Tuesday, April 16, 2013


While traveling I always attempt to use an internet search engine (is “goggle” an official verb?) to locate rock and mineral shops for a possible visit.  Unfortunately, many shops listed as such are nothing but purveyors of amethyst, quartz points, citrine, salt lamps, sodalite, pyrite, and maybe an agate or two---all arranged on nice shelving with spiritual attributes spelled out in bold letters.  However, once in a while I stumble across a store, somewhat dusty, that is stacked with shelves filled with beer flats full of minerals, slabs, rocks, picks, books, and all sorts of interesting items.  Most often these latter stores have wonderful proprietors who are willing to share their knowledge of local geology (and often beyond) with willing listeners. I found such a store in Old Cottonwood, Arizona, under the name of Jim and Ellen’s Rock Shop!  After a couple of visits an invitation was thrown out to attend the upcoming meeting of the Verde River Rockhounds (I did so)!

Anyway, I am always on the lookout for interesting minerals, something “strange”, for my modest collection.  So, when perusing the shop, I came across a different sort of mineral with a name that was totally unfamiliar---cervantite---and sporting an “old” label (typed with a manual typewriter). Ms. Ellen checked a reference and told me it was an antimony mineral.  Good enough for me since I already had a specimen of stibnite and one can never have enough minerals with antimony!  And come to think about it, cervantite actually seemed to have a crystal shape resembling stibnite.  So, a purchase was made.
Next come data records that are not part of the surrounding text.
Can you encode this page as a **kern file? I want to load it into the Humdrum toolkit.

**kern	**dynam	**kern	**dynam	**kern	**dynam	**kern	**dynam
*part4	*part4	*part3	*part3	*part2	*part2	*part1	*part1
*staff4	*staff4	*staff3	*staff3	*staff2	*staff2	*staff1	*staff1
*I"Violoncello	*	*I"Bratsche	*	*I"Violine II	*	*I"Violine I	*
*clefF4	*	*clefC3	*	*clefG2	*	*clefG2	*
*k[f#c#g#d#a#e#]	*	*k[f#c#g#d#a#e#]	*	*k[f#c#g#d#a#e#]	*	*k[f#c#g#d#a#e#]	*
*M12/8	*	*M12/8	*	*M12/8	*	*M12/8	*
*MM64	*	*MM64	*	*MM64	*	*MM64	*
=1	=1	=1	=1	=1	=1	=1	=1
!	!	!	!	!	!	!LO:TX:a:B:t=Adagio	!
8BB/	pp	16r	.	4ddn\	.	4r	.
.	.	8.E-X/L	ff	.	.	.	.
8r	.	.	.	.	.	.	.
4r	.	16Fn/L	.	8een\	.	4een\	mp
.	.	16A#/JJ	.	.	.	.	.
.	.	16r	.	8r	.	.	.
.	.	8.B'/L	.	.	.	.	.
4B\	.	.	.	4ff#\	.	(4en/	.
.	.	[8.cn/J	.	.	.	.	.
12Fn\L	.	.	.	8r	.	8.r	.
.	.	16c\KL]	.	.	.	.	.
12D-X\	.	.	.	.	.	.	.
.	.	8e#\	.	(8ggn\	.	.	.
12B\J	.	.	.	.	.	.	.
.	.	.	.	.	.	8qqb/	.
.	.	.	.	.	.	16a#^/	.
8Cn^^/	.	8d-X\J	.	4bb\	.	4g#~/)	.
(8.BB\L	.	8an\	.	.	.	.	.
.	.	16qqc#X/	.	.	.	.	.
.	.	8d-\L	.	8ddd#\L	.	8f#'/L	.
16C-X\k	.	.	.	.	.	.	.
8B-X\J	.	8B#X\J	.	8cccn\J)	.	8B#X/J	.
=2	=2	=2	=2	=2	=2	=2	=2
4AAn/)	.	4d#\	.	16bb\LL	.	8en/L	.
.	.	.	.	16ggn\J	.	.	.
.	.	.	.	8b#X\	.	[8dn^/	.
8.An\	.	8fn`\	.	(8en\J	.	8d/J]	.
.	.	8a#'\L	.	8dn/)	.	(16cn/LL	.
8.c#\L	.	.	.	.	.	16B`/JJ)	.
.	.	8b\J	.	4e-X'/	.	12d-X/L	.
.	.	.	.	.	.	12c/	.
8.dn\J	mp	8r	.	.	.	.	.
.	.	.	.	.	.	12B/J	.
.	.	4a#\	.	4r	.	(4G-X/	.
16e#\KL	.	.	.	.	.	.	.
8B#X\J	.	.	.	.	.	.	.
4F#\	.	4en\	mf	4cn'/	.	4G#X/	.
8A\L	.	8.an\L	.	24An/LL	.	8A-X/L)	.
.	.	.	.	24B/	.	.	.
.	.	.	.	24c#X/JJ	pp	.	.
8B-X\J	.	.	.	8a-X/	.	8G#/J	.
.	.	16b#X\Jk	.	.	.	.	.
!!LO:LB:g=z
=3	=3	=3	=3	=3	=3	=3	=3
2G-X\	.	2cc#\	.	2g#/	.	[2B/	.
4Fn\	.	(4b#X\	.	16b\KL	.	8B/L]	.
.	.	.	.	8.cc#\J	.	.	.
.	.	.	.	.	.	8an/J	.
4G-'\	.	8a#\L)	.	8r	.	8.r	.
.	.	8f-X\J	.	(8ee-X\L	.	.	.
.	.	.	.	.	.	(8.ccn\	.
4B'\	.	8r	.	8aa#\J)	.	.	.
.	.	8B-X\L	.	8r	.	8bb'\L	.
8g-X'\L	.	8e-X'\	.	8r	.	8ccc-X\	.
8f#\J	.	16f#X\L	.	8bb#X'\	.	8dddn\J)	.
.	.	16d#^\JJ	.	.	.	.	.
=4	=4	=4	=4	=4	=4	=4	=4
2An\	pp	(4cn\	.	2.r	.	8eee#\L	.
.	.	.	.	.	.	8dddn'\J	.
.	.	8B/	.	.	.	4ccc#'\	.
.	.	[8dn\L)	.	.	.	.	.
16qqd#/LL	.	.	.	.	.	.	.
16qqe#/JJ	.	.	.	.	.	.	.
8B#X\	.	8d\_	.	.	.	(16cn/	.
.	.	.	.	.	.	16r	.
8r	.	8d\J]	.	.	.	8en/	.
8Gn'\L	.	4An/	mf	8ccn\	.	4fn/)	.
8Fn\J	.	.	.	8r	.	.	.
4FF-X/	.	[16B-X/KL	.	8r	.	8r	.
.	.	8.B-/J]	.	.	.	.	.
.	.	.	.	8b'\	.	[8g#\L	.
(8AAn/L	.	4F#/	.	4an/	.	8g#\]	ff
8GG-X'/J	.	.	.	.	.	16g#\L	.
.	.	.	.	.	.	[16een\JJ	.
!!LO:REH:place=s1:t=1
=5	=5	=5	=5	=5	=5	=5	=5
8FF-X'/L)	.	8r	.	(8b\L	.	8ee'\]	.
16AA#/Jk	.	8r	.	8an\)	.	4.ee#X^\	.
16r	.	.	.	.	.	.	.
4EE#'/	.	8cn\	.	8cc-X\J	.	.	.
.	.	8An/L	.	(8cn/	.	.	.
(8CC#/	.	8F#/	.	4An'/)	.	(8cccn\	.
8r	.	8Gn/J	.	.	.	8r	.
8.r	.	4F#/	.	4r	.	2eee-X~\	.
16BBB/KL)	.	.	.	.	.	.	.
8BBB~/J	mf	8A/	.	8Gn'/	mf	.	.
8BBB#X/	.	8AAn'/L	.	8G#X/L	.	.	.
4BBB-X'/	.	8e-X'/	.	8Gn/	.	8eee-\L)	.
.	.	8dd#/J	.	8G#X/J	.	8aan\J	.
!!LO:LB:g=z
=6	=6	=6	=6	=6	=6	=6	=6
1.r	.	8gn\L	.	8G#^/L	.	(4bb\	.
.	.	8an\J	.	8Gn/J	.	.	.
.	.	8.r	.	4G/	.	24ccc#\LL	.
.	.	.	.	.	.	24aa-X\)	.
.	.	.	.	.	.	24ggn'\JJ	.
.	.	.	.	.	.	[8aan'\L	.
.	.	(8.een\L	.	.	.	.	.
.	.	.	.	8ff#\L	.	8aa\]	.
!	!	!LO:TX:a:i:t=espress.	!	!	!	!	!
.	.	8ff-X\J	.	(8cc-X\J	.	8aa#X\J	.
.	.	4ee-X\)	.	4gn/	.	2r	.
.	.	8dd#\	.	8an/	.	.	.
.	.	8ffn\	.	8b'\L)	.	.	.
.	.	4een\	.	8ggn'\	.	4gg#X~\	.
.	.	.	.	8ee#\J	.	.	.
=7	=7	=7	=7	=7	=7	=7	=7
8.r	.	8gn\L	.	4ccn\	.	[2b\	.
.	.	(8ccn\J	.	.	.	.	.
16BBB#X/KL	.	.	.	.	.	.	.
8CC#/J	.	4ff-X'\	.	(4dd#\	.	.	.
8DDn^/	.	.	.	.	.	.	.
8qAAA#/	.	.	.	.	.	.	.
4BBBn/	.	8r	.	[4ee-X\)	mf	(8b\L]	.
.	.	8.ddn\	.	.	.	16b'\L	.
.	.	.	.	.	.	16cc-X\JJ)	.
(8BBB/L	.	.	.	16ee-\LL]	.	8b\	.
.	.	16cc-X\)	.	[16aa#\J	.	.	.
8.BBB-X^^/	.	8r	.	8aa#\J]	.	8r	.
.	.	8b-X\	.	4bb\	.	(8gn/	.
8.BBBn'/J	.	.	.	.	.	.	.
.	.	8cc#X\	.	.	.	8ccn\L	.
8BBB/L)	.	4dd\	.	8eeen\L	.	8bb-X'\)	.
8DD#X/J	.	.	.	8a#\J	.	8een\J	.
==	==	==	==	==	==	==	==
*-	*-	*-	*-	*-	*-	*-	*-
Cervantite.  A mass of crystals about 4.2 cm. x 7.8 cm.  Collected from Zacatecas, Mexico probably from the Gallos Mine, Sierra de Santa Rosa, Mun. de Mazapil (see photo on MinDat.org.).  
 Antimony (Sb) does occur in a native state although it is fairly rare in the mineral record.  However, antimony readily combines with numerous other elements, especially sulfur; therefore, it is not uncommon to find antimony as a minor element in many sulfides. The common ore of antimony is stibnite (Sb2S3) although the metal is also produced as a byproduct of mining copper, lead, and silver—for example tetrahedrite (Cu12Sb4S13). 
Specimen (old collection by looks of the label) of native antimony with a collecting site listed as "Greiz, Yugosalvia".  My guess is that the locality is really the Steinhubel Quarry outside of Greiz, Thuringia, Germany. Length ~2.7 cm.
Stibnite is a nice collectable mineral featuring long, acicular, slightly curved, clusters of crystals.  Many are twined crystals with the result being a spray as one crystal bends “right” and the other twin bends in the opposite direction.  Stibnite is a very soft mineral (2 Mohs), has a metallic luster, and sort of a lead-gray-silver color. 
Stibnite crystals, ~3.3 cm. length, collected at San Martin-Sabinas District, san Martin, Mun. de Sombrerete, Zacatecas, Mexico.
A long time ago, late 1960’s, I collected a specimen from the Antimony District in Garfield County, Utah, that looks like massive antimony to me.  However, the references all point to the sulfide, stibnite, rather than the raw metal antimony.  So, I suppose a mineralogist was able to “chemically” identify the mineral coming from the mines as stibnite.  However, the Utah specimen is massive without visible, long, acicular crystals.
So, what about the cervantite?  Turns out that stibnite is easily oxidized and cervantite is a secondary antimony oxide (SbO4 or actually Sb3+Sb5+O4). 

Stibnite/antimony collected from Garfield County, Utah, Antimony District.  Length ~7.1 cm., width ~4 cm.
In addition, cervantite is commonly a pseudomorph after stibnite and therefore the original crystal form (acicular crystals) of stibnite remains.  In some mineral districts both stibnite and cervantite occur together (along with other oxidation antimony minerals).

As I understand the situation, antimony is no longer mined in the United States and most metal is imported from China.  However, I did locate a

website of United States Antimony Corporation that states the company:
has produced various antimony, silver and gold products since 1969. USAC originally mined antimony in Montana but now mines antimony from its own properties in Mexico and receives other raw materials from non-Chinese sources throughout the world. The Company is fully integrated, including mining, transportation, milling, smelting, and sales.  USAC operates the only significant antimony smelter in the United States.
Stibnite crystals labeled "China.
Antimony is rarely used in its pure form; however, it is commonly alloyed with other metals.  Much antimony is used to harden lead that in turn is used in the plates of batteries. An alloy of tin, copper and antimony is used in the manufacture of machine bearings.  Tin and antimony is called pewter and is used in various cups (especially beer mugs), tableware, and wheel weights.  There are numerous other uses of antimony including fireworks, flame retardant clothing, and paint pigments.

The “moral of the story” is to stop in small rock shops, enjoy the displays, and purchase a mineral or two.